Ces paramètres jouent sur l’ensoleillement de la surface de la Terre, l’énergie qu’elle reçoit du Soleil et donc in fine sur l’existence des saisons et comme on l’a dit des cycles glaciaires (voir vidéo ci-dessus). Milutin Milankovitch a montré que ces derniers étaient dus au départ à des modifications périodiques de l’excentricité de l’orbite de la Terre et de l’obliquité de son axe de rotation.
Il a démontré qu’elles sont la conséquence de l’attraction gravitationnelle des autres planètes du Système solaire, en particulier Jupiter et Saturne, du fait de leur masse importante, mais aussi Vénus ou Mars par leur proximité.
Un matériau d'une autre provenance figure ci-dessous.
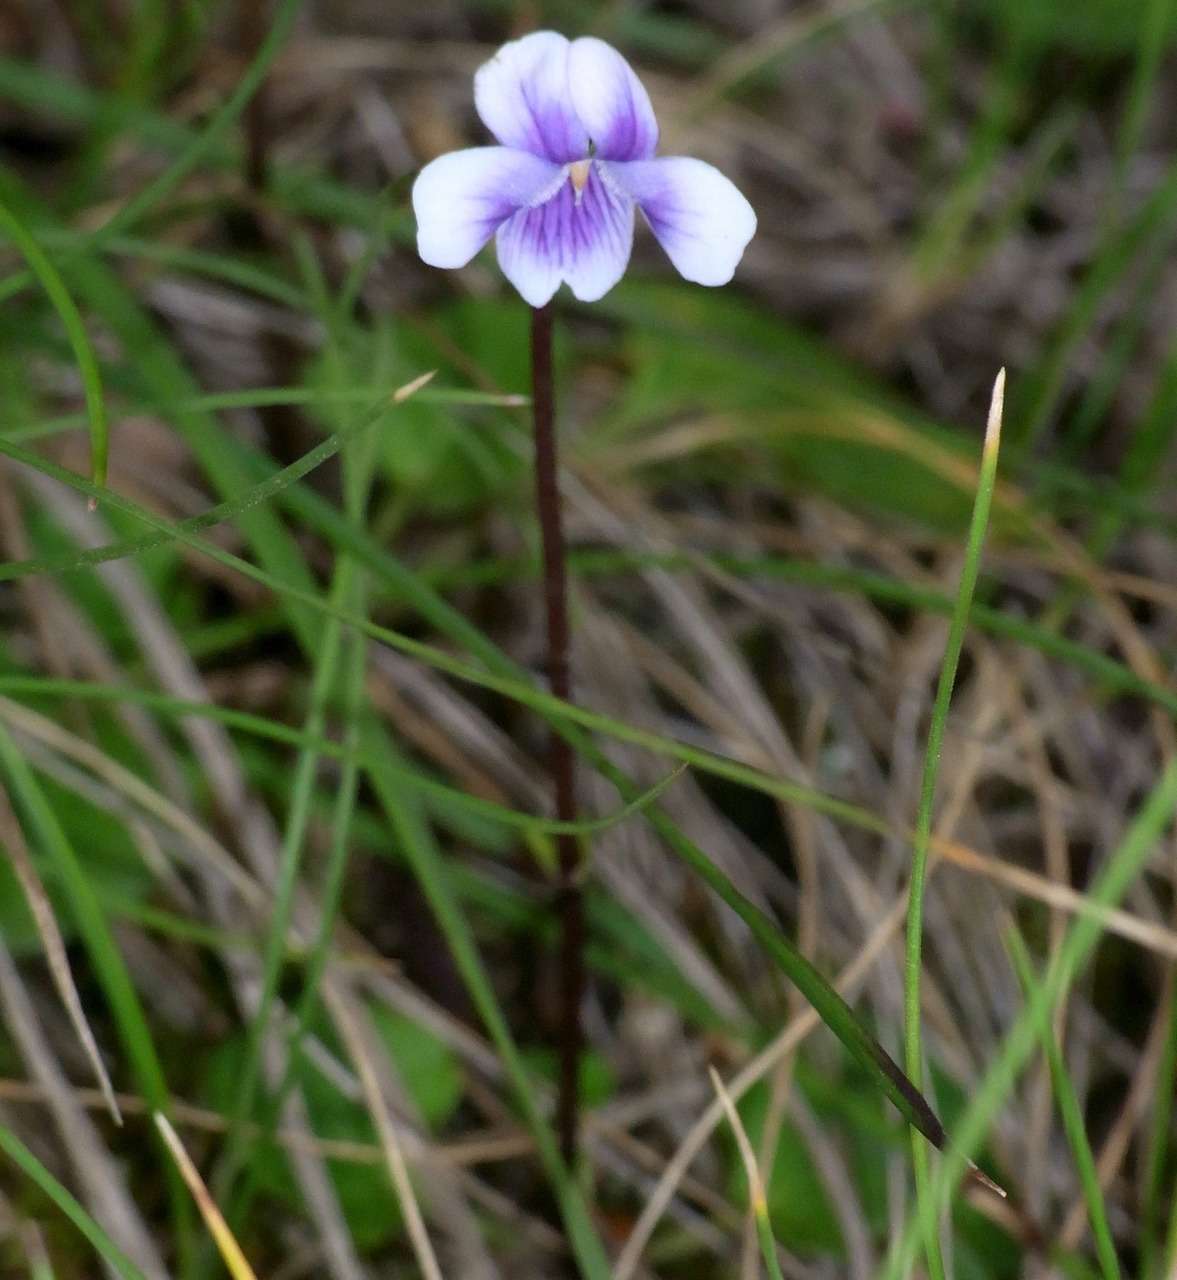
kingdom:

Comme excentricité et obliquité gouvernent l’insolation et les saisons sur Terre, ces modifications changent le climat et influent sur l’habitabilité de la Terre, c’est-à-dire sa capacité à maintenir sur le long terme de l’eau liquide à sa surface.
On sait que la question de l’habitabilité est en fait une question complexe car il faut aussi prendre en compte l’existence d’une atmosphère capable de créer un effet de serre, lequel peut aussi bien rendre une planète a priori trop froide parce que trop loin de son soleil finalement, accueillante pour la vie, en faisant grimper sa température moyenne ou au contraire, la transformer en enfer vénusien.
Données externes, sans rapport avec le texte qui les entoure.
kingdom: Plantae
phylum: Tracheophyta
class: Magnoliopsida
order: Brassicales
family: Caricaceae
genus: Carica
Toujours est-il qu’aussi bien pour l’évolution à long terme de l’habitabilité de la Terre ou de certaines exoplanètes, il est potentiellement utile d’étudier l’influence des perturbations gravitationnelles sur les paramètres orbitaux et de rotation de la Terre ou d’autres exoplanètes pour préciser l’habitabilité passée, présente ou future de ces dernières.
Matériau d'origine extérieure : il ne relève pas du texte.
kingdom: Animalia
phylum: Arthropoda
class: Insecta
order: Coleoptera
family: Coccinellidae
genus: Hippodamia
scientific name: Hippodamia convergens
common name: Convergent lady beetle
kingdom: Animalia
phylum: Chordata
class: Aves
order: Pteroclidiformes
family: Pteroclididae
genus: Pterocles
Le futur du Système solaire ?
Un groupe d’astronomes états-uniens et australiens s’est à nouveau penché sur ces questions en faisant des calculs à N corps complexes et tenant compte de la relativité générale dans lesquels ils ont fait varier l’excentricité de l’orbite de Jupiter mais pas la valeur de son demi-grand axe, donnant une estimation de la distance de Jupiter au Soleil.
Comme ils l’expliquent dans un article publié dans Astronomical Journal et accessible en libre sur arXiv, ces chercheurs ont découvert que cela induirait à son tour de grands changements dans la forme de l’orbite terrestre.
« Si la position de Jupiter restait la même, mais que la forme de son orbite changeait, cela pourrait en fait augmenter l’habitabilité de cette planète », résume en une phrase l’astronome Pam Vervoort, auteur principal de l’étude et en poste à l’Université de Riverside en Californie.
Dans le communiqué de cette Université, elle précise que « beaucoup sont convaincus que la Terre est l’incarnation d’une planète habitable et que tout changement dans l’orbite de Jupiter, étant la planète massive qu’elle est, ne pourrait être que mauvais pour la Terre. Nous montrons que les deux hypothèses sont fausses ».
Les nouveaux calculs des chercheurs montrent que l’excentricité de l’orbite de la Terre changerait de sorte qu’elle serait un peu plus chaude en moyenne et que les régions polaires auraient en conséquence des couvertures glaciaires moins importantes, ce qui augmenterait donc, selon eux, l’habitabilité de notre Planète bleue.
En revanche, si en plus d’une orbite plus excentrique, Jupiter avait un demi-grand axe plus court, alors ce serait l’obliquité de la Terre qui serait changée, c’est-à-dire l’inclinaison de son axe de rotation par rapport à celui de son plan orbital et il en résulterait une inclinaison plus forte et des régions plus importantes qui seraient couvertes de glace.
Toutes ces conclusions s’appliqueraient potentiellement également à un autre Système d’exoplanètes avec une exoterre. Rappelons également que notre Système solaire est sujet à une certaine instabilité chaotique, de sorte que le scénario des chercheurs pourrait peut-être devenir la réalité de demain.